His team had a game lastnight and although he couldn’t play, I told him that he had to still show up and support his team. It was torture for him to sit on the sidelines and watch his team score and make plays without him. It was the first time he’d ever missed a game, but let me be clear…my intention was not to torture him. My reasoning was to teach him that being part of a team comes with a responsibility to be there and support your teammates in any way you can, to show that you are proud to be a part of the team. And although he had a hard time not being a part of the on-field action, I think he got it.
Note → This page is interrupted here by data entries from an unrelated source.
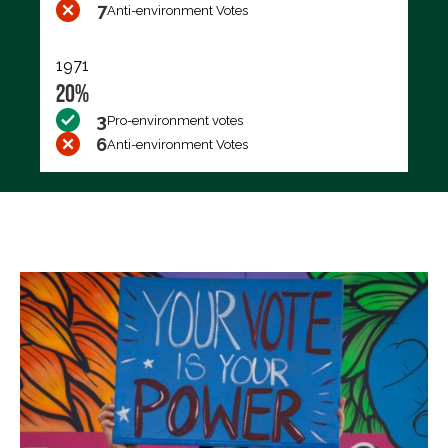
7
Anti-environment Votes
1971
20%
3
Pro-environment votes
6
Anti-environment Votes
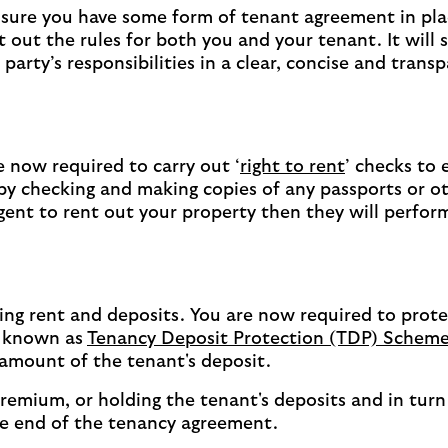
sure you have some form of tenant agreement in pla
ut the rules for both you and your tenant. It will s
arty’s responsibilities in a clear, concise and trans
now required to carry out ‘
right to rent
’ checks to 
s by checking and making copies of any passports or o
gent to rent out your property then they will perfor
ting rent and deposits. You are now required to prote
s known as
Tenancy Deposit Protection (TDP) Schem
 amount of the tenant's deposit.
emium, or holding the tenant's deposits and in turn 
the end of the tenancy agreement.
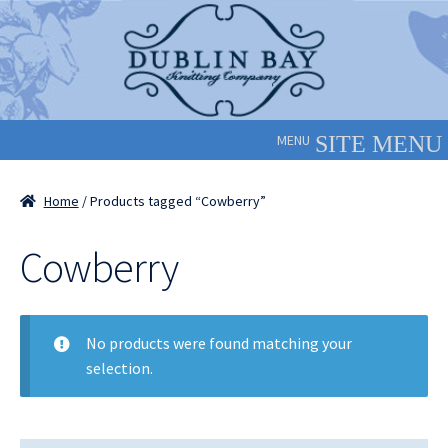
Skip
Skip
to
to
navigation
content
MENU
Home
/ Products tagged “Cowberry”
Cowberry
No products were found matching your
selection.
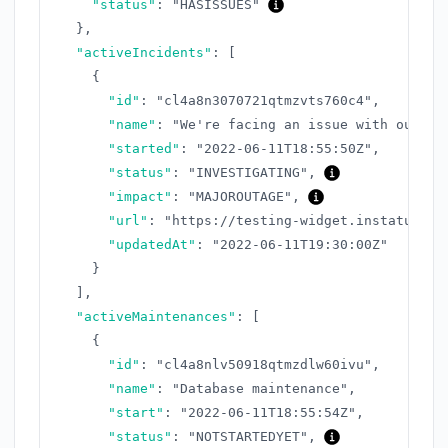
"status"
:
"HASISSUES"
}
,
"activeIncidents"
:
[
{
"id"
:
"cl4a8n3070721qtmzvts760c4"
,
"name"
:
"We're facing an issue with our AP
"started"
:
"2022-06-11T18:55:50Z"
,
"status"
:
"INVESTIGATING"
,
"impact"
:
"MAJOROUTAGE"
,
"url"
:
"https://testing-widget.instatus.co
"updatedAt"
:
"2022-06-11T19:30:00Z"
}
]
,
"activeMaintenances"
:
[
{
"id"
:
"cl4a8nlv50918qtmzdlw60ivu"
,
"name"
:
"Database maintenance"
,
"start"
:
"2022-06-11T18:55:54Z"
,
"status"
:
"NOTSTARTEDYET"
,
His teammates were excited to see him. Myself and a few other parents explained to him what a great example he was setting for the other players by coming out to support them…even helping out with water and giving his teammates pats on the back, and encouraging words. The best part was that he didn’t go out there with an attitude (can’t say the same for the ride in the car), but instead he supported his team enthusiastically! I’m so proud of him. 🙂
Natina Newsome (Baltimore,MD)
In 2011 My son Larry was diagnose with having a tumor in his salivary gland; which was removed a month 1/2 later and tested by three labs. Two Labs couldn’t give a diagnoses the 3rd Diagnosed him with having follicular Lymphoma (Cancer). His ear nose and throat Doctor at Good Sam , Dr. Sohn hesitantly gave us the news with disbelief in his voice and with a apologetic body language ( your son has cancer) WOW! I felt at that moment I had to be strong .I didn’t want to breakdown ;with Donnell at my side as always , I turned to him he had an empty deflated look on his face . I asked what do we next? how could this happen ? ( Bad luck )we were told by Dr,Sohn this is a rare form Of cancer ( Damn what are the odds in that). I call his Pediatrician Dr.Beauchermen and she wasted no time, she gave me a diet for him and numbers to an Oncology clinic . We met with Dr Albert and Dr.P they explain exactly what will happen during the Chemo process with great detail. the treatment was suppose to last for 4 month we were done in 3, it was a rough 3 month with a lot of private tears, sleepless nights ,grey hairs and talking to friends at work (your not co- workers your friends); also talking to my family, crying randomly at times when I thought I was ready to be around others.rough and sour times just when you thought tomorrow will never come . Yesterday was the completions of his chemo !!!!! Thank you lord for the strength you gave to My son my family and my friends .
This type of cancer is 100% curable LYMPHOMA just like any other cancer if detected early . Take time out an pay attention to your kids if they tell you somethings not right with them pay attention get them checked you never know what may be the out come.